# CONSIGNE ÉCRITE:
Recopiez mot pour mot, dans l'extrait sur les justifications de la violence révolutionnaire, tout ce qui va de « 3) La violence » jusqu'à « et unique fondement. » inclus.

# EXTRAIT PROPOSÉ:

1) La violence défensive : La violence est légitime car elle n’est qu’une contre-violence. Il s’agit exclusivement d’une réponse à une agression première, à savoir la violence institutionnelle de l’Etat ou, dans les situations de montée du fascisme, à la violence organisée de la bourgeoisie, de ses milices et de ses nervis. Le caractère secondaire et dérivatif de la violence révolutionnaire dédouane ceux qui l’ont perpétré de leur responsabilité morale.
2) La violence historique : La violence est dans ce cas présentée comme inscrite dans les lois de l’Histoire. Le déroulement des révolutions passées est là pour en témoigner. La violence est légitime car nécessaire pour permettre au passé d’accoucher de l’avenir, selon la formule fameuse de Marx. Sans elle, point de salut historique.
3) La violence cathartique : La violence révolutionnaire possède une valeur libératrice et réparatrice. Elle permet aux opprimés d’expurger la douleur si longtemps intériorisée. En se vengeant, ils recouvrent leur dignité et acquièrent leur indépendance. En tant que sacrifice rédempteur, la violence ouvre la voie à l’avènement d’un « homme nouveau ».
4) La violence révélatrice : En précipitant la répression policière et militaire, la violence a pour but de révéler la véritable nature intrinsèquement « fasciste » de l’Etat. Il s’agit de provoquer ce dernier pour l’amener à dévoiler aux yeux de tous que – derrière les fallacieuses idéologies du bien commun et de la souveraineté populaire – la force constitue en dernière analyse son seul et unique fondement.
5) La violence efficace : Les protestations verbales et les déclarations d’intentions n’ont jamais changé le monde. La non-violence n’est par ailleurs qu’une forme dissimulée de lâcheté et de réformisme petit-bourgeois, reculant devant l’usage des moyens nécessaires à la réalisation des fins. Pour la révolution, il n’est donc qu’une seule solution : l’action violente (minoritaire ou de masse).
Ces arguments ne nous semblent pas tenir, et nous aimerions le montrer, en nous inspirant, une fois n’est pas coutume, de la pensée de Gandhi. Loin de nous l’idée de saupoudrer d’un peu de folklore asiatique la sérieuse discussion révolutionnaire sur le rôle de la violence. Il faut considérer avec le plus grand respect et une attention soutenue les apports du Mahatma sur la question. Il est d’ailleurs regrettable que les traditions marxiste et libertaire – à quelques exceptions près [7] – aient totalement fait l’impasse sur les enseignements de Gandhi. Toute révolution, soutenait Simone Weil, n’est que le produit des moyens employés pour la faire aboutir. A ce titre, n’avait-elle pas raison d’affirmer que « plus il y a de violence, moins il y a de révolution »[8] ? Reprenons un à un, pour les critiquer, les cinq arguments présentés ci-dessus.

# SECTION DES DONNÉES:

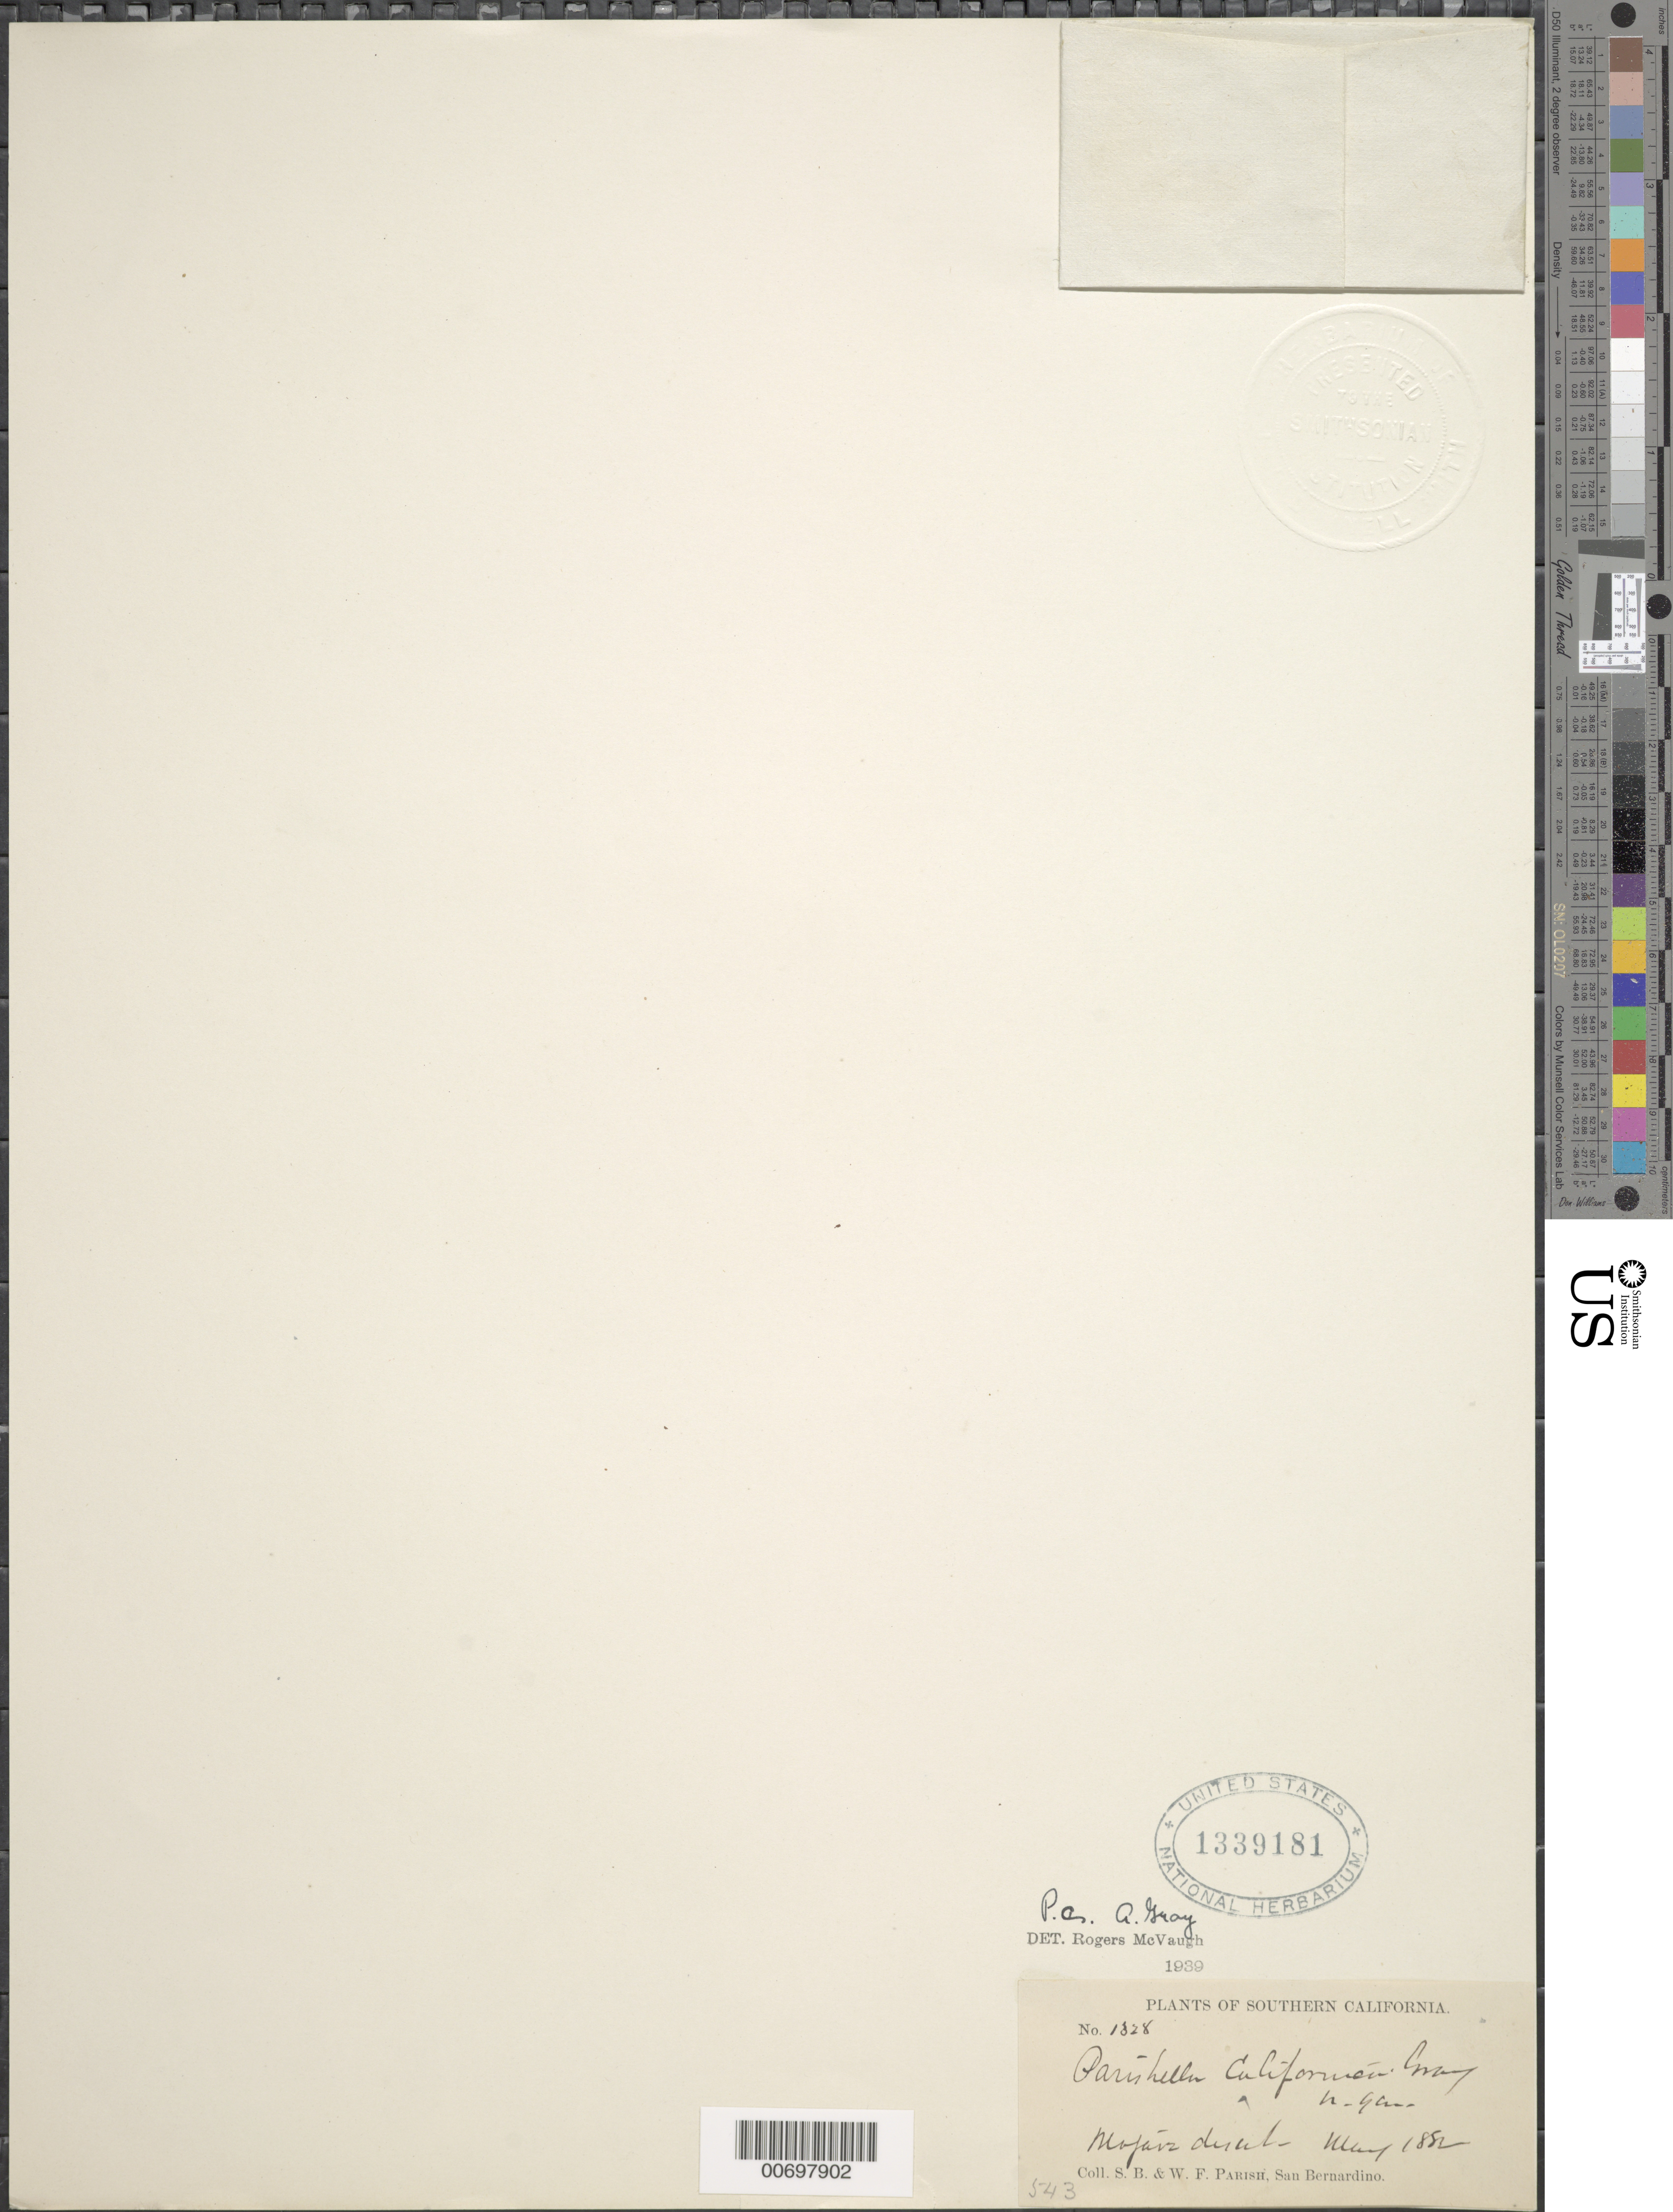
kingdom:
...
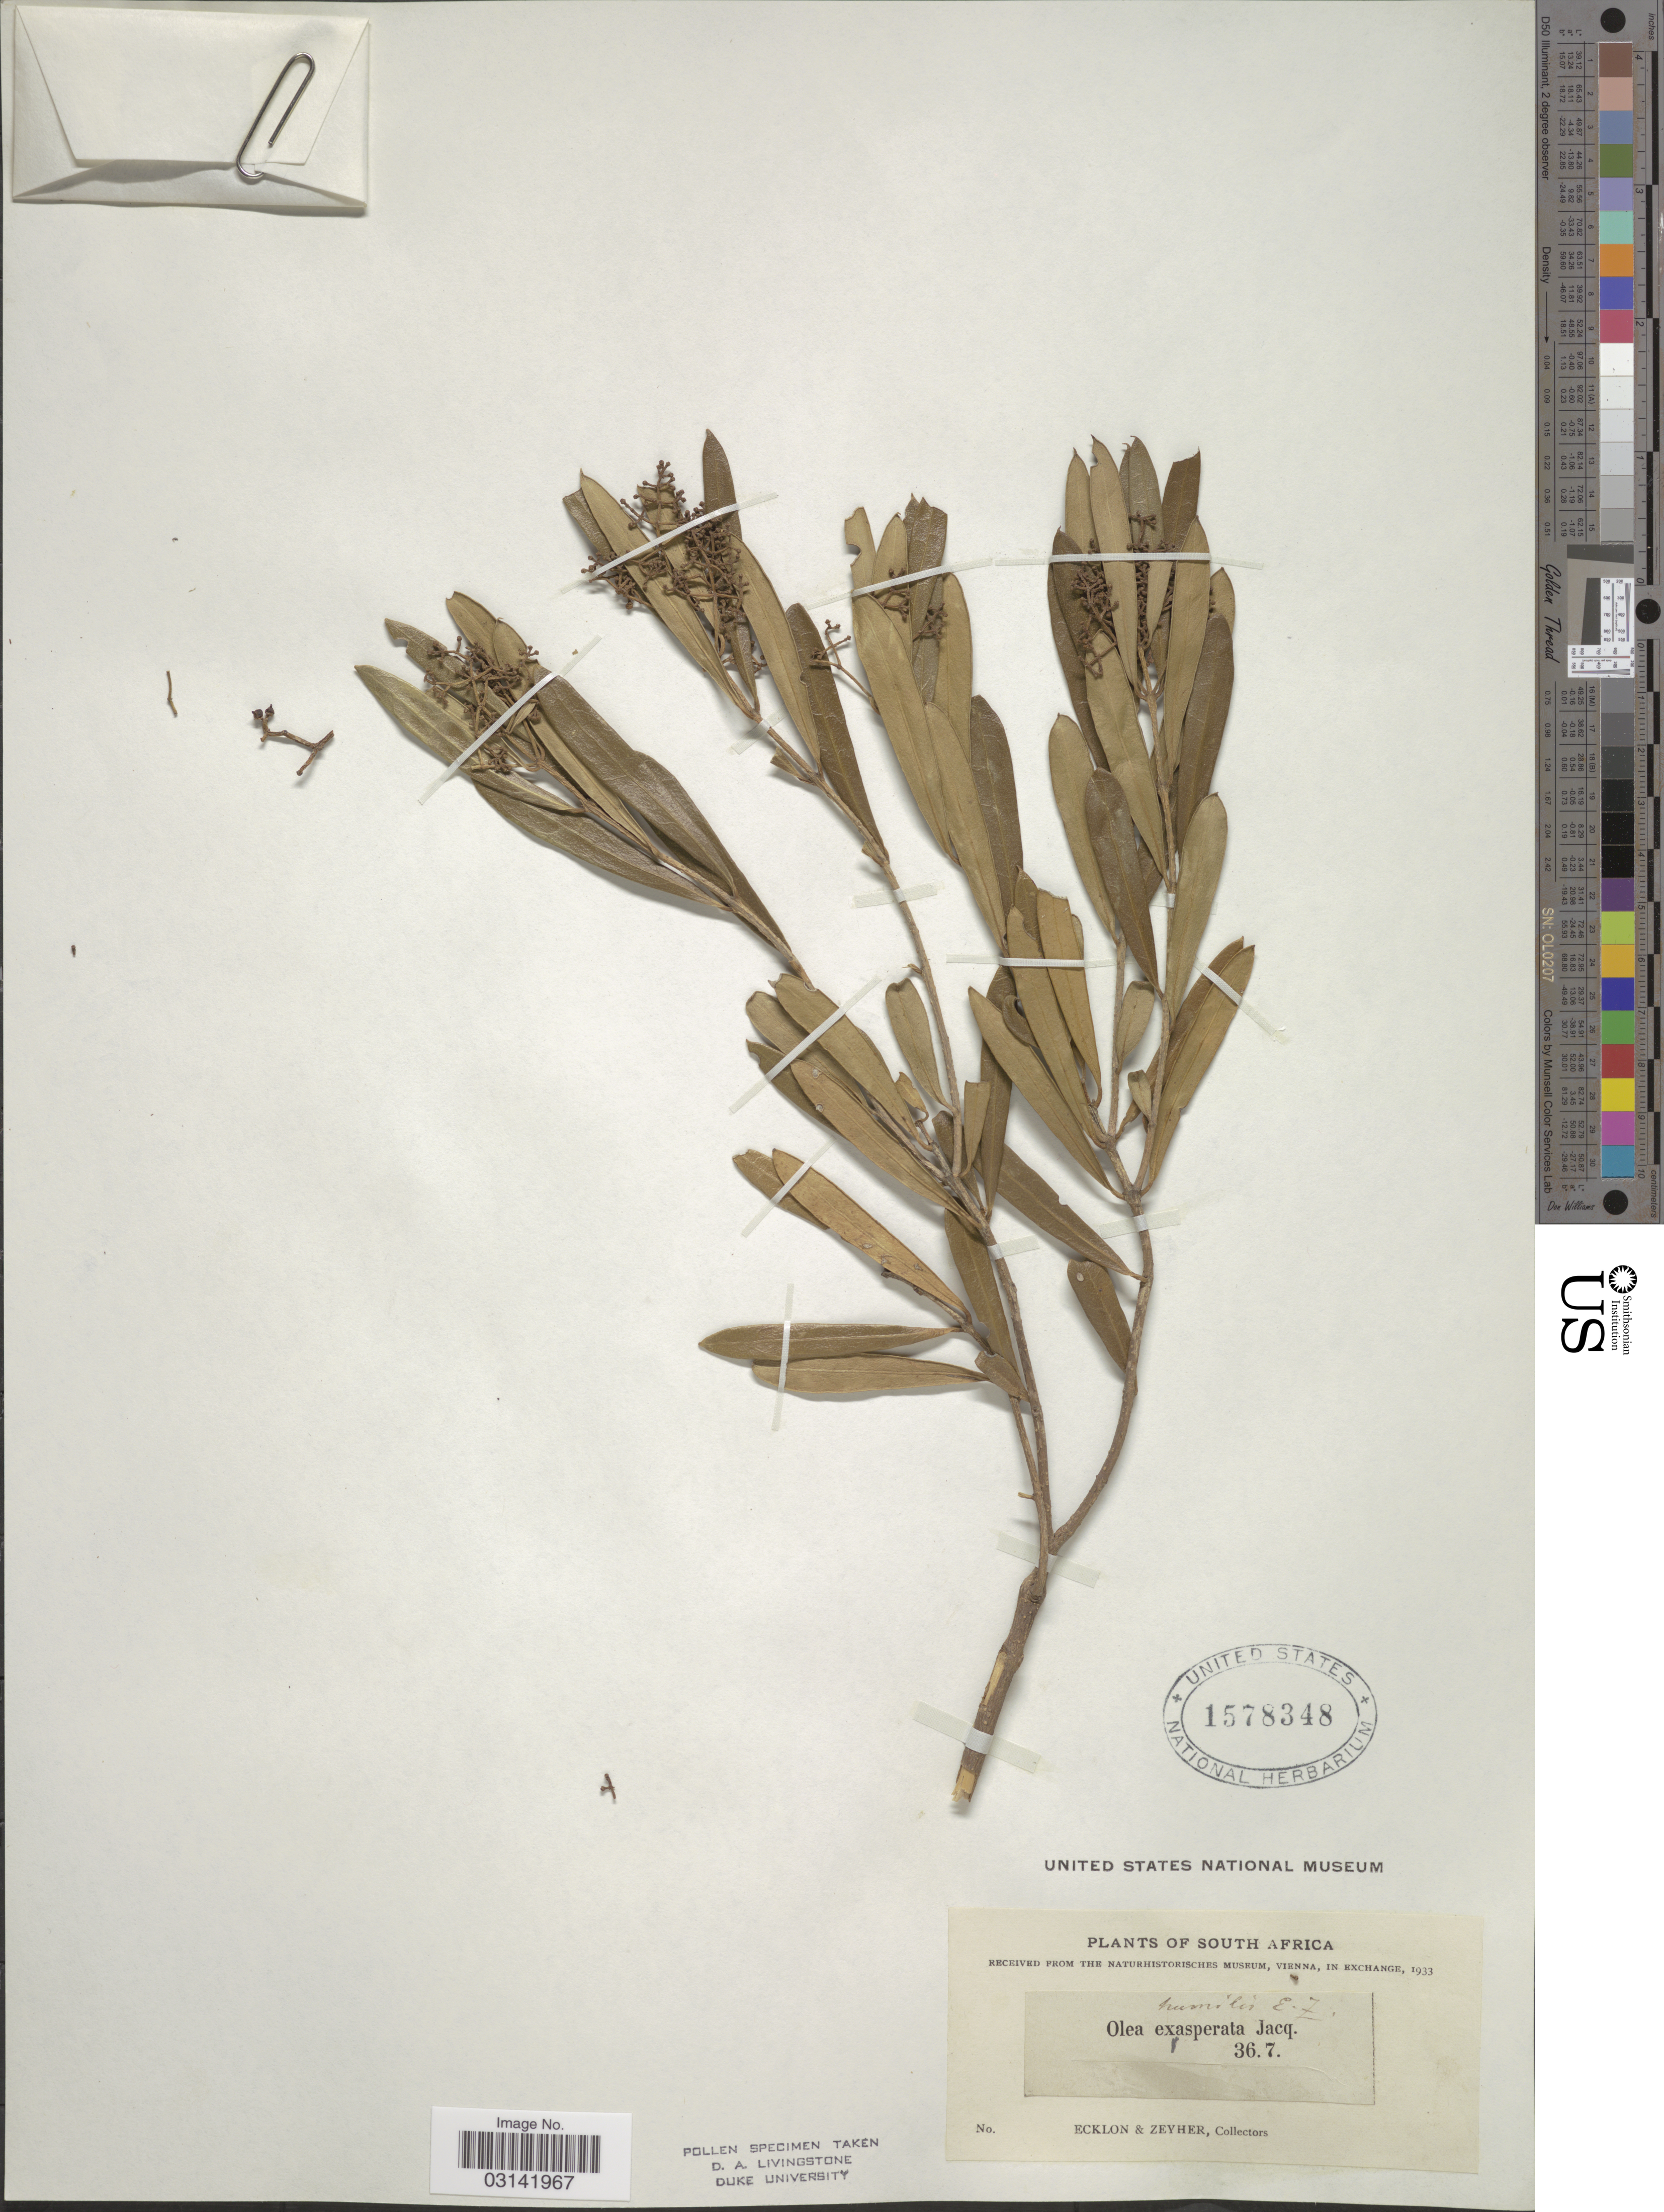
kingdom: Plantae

# RÉSULTAT:
3) La violence cathartique : La violence révolutionnaire possède une valeur libératrice et réparatrice. Elle permet aux opprimés d’expurger la douleur si longtemps intériorisée. En se vengeant, ils recouvrent leur dignité et acquièrent leur indépendance. En tant que sacrifice rédempteur, la violence ouvre la voie à l’avènement d’un « homme nouveau ».
4) La violence révélatrice : En précipitant la répression policière et militaire, la violence a pour but de révéler la véritable nature intrinsèquement « fasciste » de l’Etat. Il s’agit de provoquer ce dernier pour l’amener à dévoiler aux yeux de tous que – derrière les fallacieuses idéologies du bien commun et de la souveraineté populaire – la force constitue en dernière analyse son seul et unique fondement.